No one here can tell you what's going on with your taxes. What you should do is take your 2017 1) taxable income (line 43), 2) AGI (line 38), and 3) total tax (line 63) figures and compare them to this year to make meaningful comparisons.

What you want to do is compare tax versus income, which is your "effective rate." You may be in the 37% tax bracket (or whatever), but that's just the "marginal rate"--the rate at which your last dollar was taxed. Being in the 37% bracket does not mean that you are paying 37% of your income to cover taxes.

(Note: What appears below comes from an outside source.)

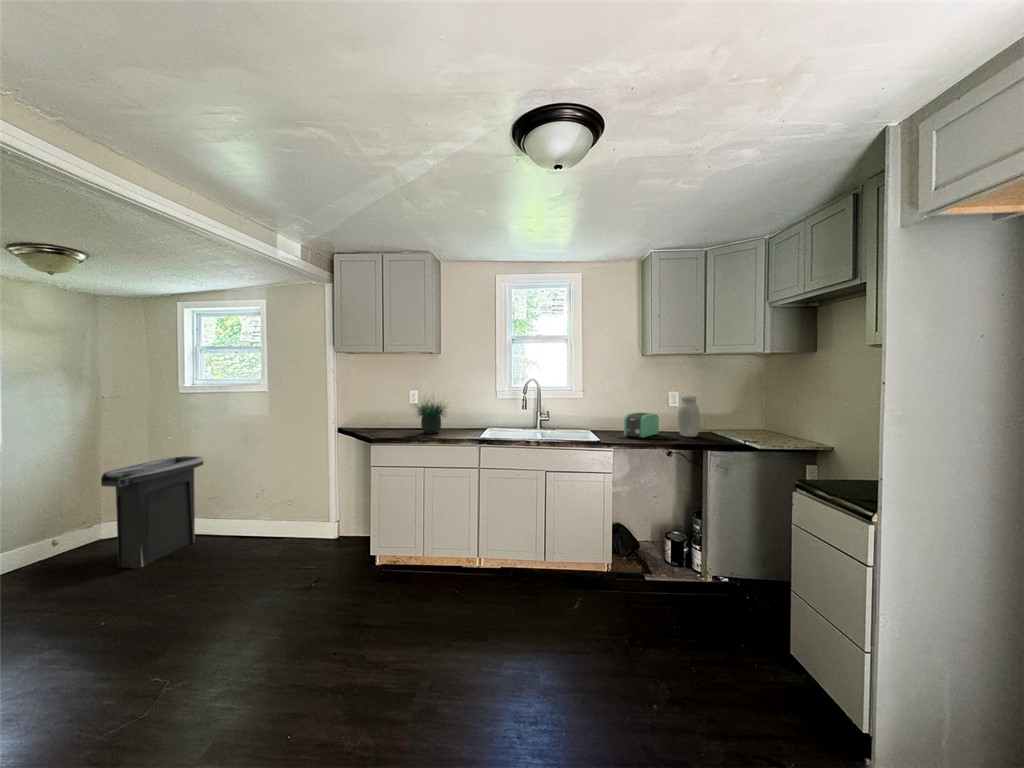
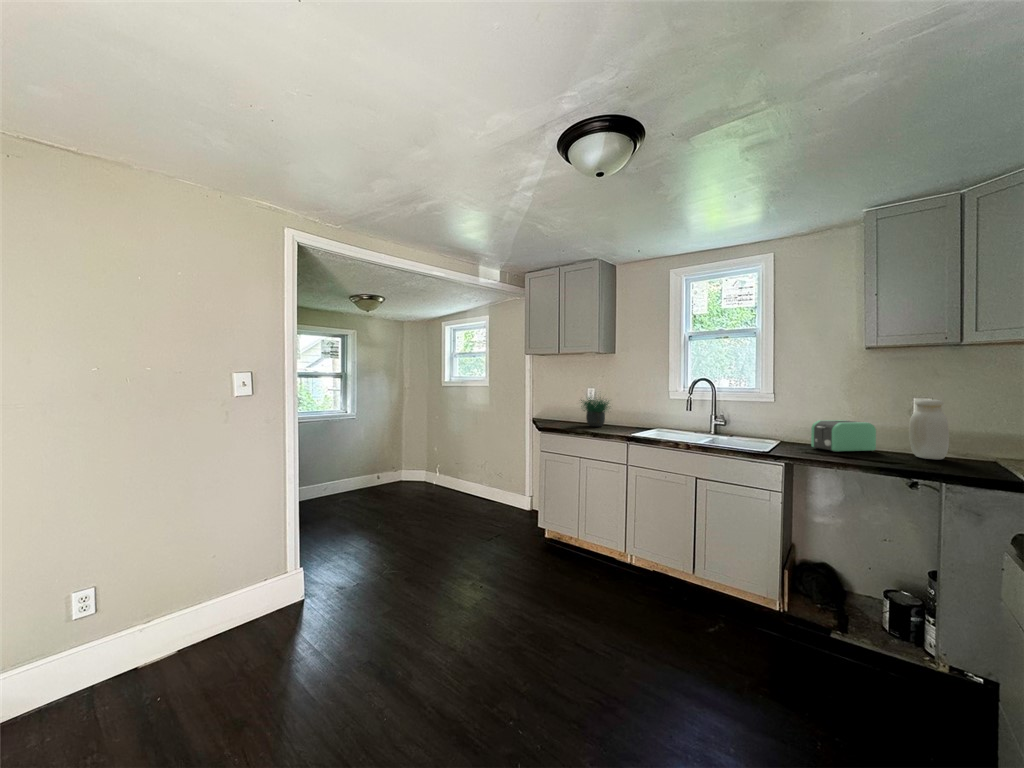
trash can: present [101,456,203,569] -> none [397,431,452,500]

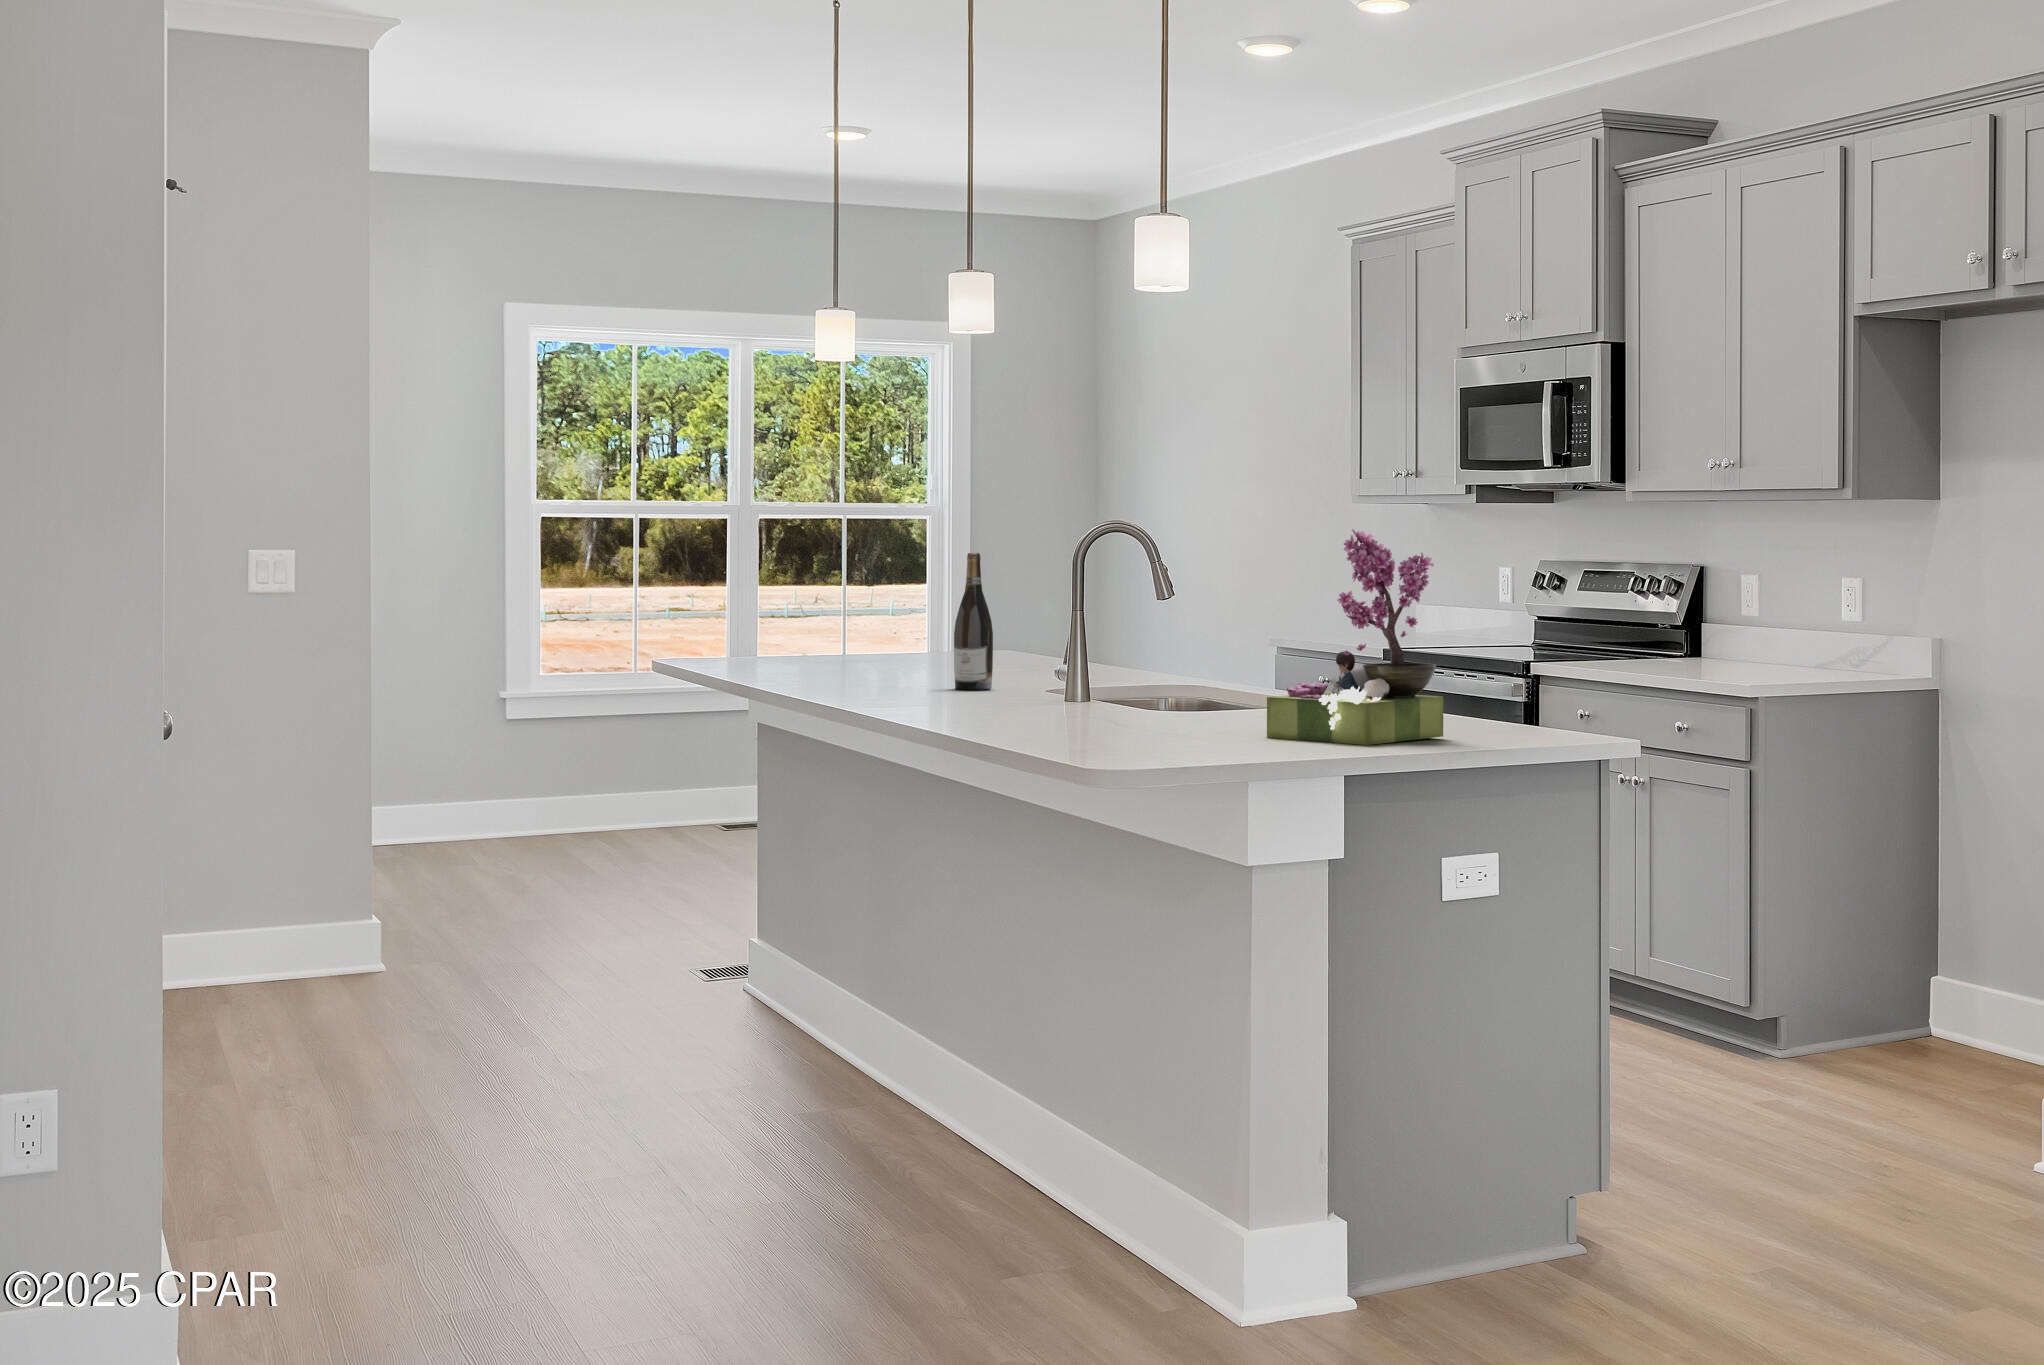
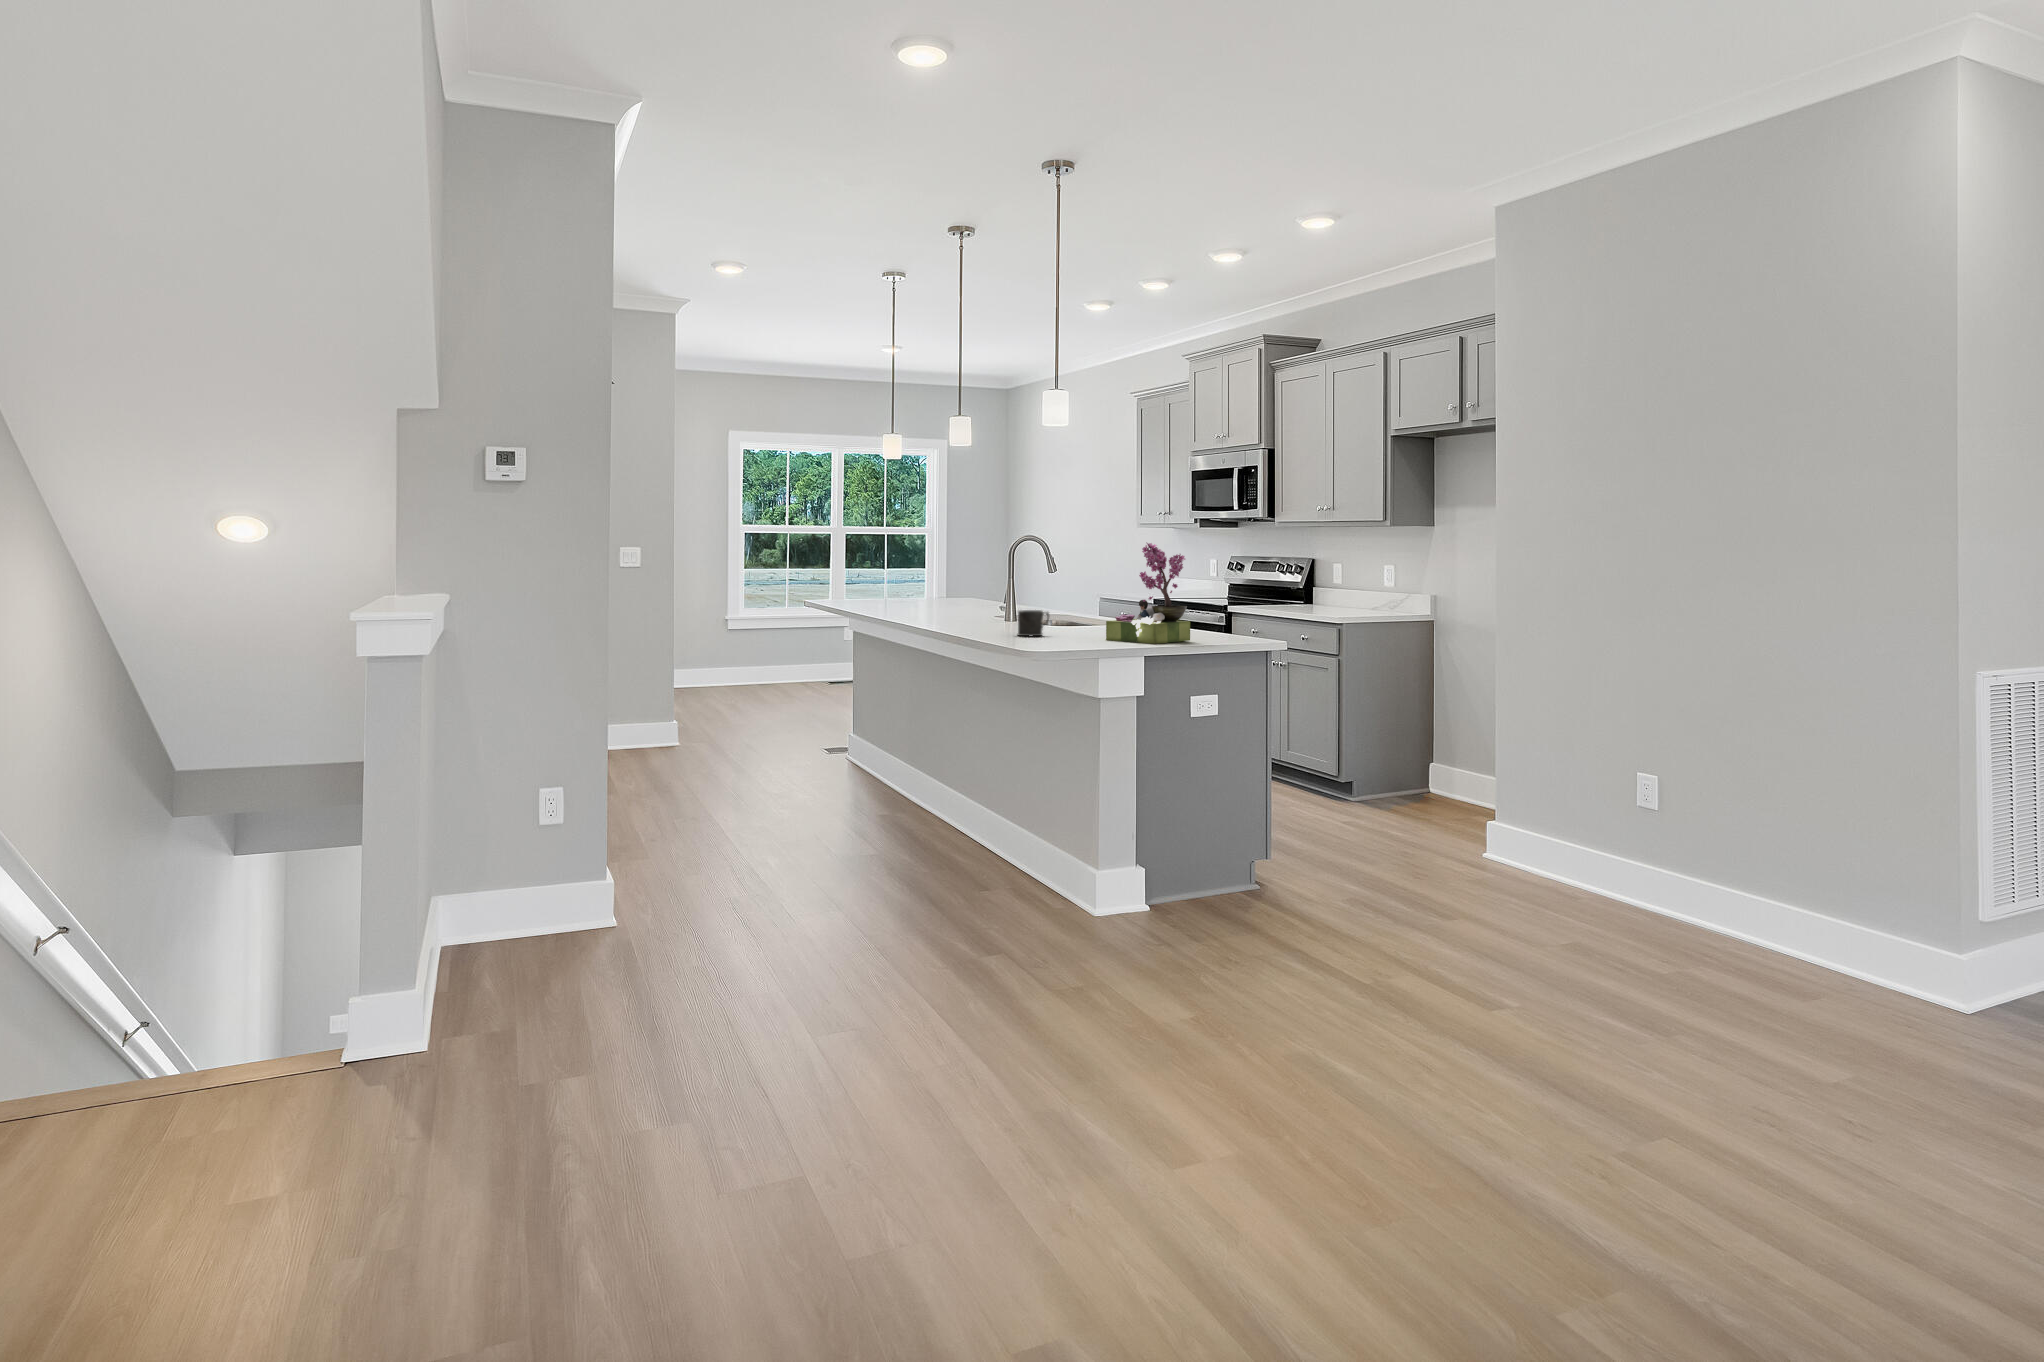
wine bottle: present [954,553,993,690] -> none [951,553,969,618]
mug: none [1079,675,1148,731] -> present [1018,610,1049,636]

Generally, you want to compare "taxable income" (line 43) to the tax to get your effective rate (i.e., divide the tax number by the income number, which gives you a percentage--the amount of your income that went to paying the government). Given all the changes to standard deductions and the loss of the personal exemption, I think it's also interesting to look at the AGI, which is your income before those adjustments. But at the end of the day, it's just tax over taxable income (line 63 divided by line 43) that really matters.

I was expecting to get screwed since I live in a high-tax state, but my effective rate dropped--even despite losing $20K in SALT deductions and the personal exemption. I still itemized; the larger standard deduction didn't impact my calculations.

Do those four calculations--total tax for 2017 and 2018 divided by either that year's AGI or taxable income. That will tell you how you did under the new regime.

Regardless of how you did this year, I think with the Democrats controlling Ways and Means, there will be significant pressure to roll back parts of the 2017 Act (particularly the $10K SALT cap). So prepare for a guessing game when you do next year's taxes, too...
posted by 5845(f)(1)(D) at 4:52 PM on February 3, 2019 [46 favorites]


Your withholdings may have been lower because the new tax rates presumed you needed to pay less tax, therefore withhold less. Look at the amount of tax you paid in 2017, compare to 2018.
posted by theora55 at 4:54 PM on February 3, 2019


TBH, I'm actually getting my biggest federal refund in years this year, so I'm a poor planner, too--though it was especially hard with all the changes from the 2017 tax reform to forecast your personal impacts (at least without actually doing your taxes during 2018, which I was not interested in doing...).

Ditto 5845. I like to make a game of coming as close to even as I can, without owing. Generally I'm happy to buy myself a mani/pedi with my refund as I'd rather the $20-30 treat and its impact on bi-monthly paychecks is minimal. I ended up higher this year even though I grew out of the student loan deduction. Last year was the first year I itemized. I don't think I will be again, it just isn't worth it anymore (single).
posted by TravellingCari at 11:09 AM on February 4, 2019


The standard deduction went up by $9K for a married couple, so the $10K cap may well, overall, not have the effect you think it's going to have.
posted by wnissen at 4:31 PM on February 5, 2019


The SALT deduction cap is somewhat misleading because your tax rate might have gone down at the same time, e.g. via the AMT changes or if you're a two-similar-incomes married couple previously paying a "marriage penalty" that has now been eliminated.